### Provided records
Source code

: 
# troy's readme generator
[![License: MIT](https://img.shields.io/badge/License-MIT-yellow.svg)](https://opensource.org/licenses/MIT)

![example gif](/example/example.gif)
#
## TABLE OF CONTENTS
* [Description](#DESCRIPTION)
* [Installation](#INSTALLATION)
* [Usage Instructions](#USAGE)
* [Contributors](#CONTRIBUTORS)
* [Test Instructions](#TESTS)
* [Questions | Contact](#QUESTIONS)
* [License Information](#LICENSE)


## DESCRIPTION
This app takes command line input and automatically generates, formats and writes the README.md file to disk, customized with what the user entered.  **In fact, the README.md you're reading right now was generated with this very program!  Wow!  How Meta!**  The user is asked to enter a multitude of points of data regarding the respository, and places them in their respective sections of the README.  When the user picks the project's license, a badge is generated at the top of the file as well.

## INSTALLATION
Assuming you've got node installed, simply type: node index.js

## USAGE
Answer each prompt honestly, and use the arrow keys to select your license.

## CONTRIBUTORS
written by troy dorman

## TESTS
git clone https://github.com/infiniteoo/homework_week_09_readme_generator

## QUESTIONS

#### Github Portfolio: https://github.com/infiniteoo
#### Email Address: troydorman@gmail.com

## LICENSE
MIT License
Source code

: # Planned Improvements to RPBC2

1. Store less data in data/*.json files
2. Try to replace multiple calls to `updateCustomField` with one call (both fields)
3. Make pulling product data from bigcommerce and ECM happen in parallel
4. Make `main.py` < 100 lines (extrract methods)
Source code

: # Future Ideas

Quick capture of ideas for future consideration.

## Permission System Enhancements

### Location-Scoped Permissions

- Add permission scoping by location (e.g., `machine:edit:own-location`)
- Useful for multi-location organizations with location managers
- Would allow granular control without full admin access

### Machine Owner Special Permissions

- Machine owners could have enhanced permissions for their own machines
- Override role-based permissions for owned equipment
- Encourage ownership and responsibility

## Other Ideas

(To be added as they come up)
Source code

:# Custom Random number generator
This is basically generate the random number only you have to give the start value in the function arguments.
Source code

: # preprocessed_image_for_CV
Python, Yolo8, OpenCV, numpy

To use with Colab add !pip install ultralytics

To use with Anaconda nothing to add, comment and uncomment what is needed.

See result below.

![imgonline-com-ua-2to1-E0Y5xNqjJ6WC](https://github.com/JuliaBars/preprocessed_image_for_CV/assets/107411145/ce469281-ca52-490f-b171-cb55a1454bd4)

### What is expected
Quote exactly what appears from the line containing "MIT License" through the final line of the listing above, including both of those lines.

### Result
MIT License
Source code

: # Planned Improvements to RPBC2

1. Store less data in data/*.json files
2. Try to replace multiple calls to `updateCustomField` with one call (both fields)
3. Make pulling product data from bigcommerce and ECM happen in parallel
4. Make `main.py` < 100 lines (extrract methods)
Source code

: # Future Ideas

Quick capture of ideas for future consideration.

## Permission System Enhancements

### Location-Scoped Permissions

- Add permission scoping by location (e.g., `machine:edit:own-location`)
- Useful for multi-location organizations with location managers
- Would allow granular control without full admin access

### Machine Owner Special Permissions

- Machine owners could have enhanced permissions for their own machines
- Override role-based permissions for owned equipment
- Encourage ownership and responsibility

## Other Ideas

(To be added as they come up)
Source code

:# Custom Random number generator
This is basically generate the random number only you have to give the start value in the function arguments.
Source code

: # preprocessed_image_for_CV
Python, Yolo8, OpenCV, numpy

To use with Colab add !pip install ultralytics

To use with Anaconda nothing to add, comment and uncomment what is needed.

See result below.

![imgonline-com-ua-2to1-E0Y5xNqjJ6WC](https://github.com/JuliaBars/preprocessed_image_for_CV/assets/107411145/ce469281-ca52-490f-b171-cb55a1454bd4)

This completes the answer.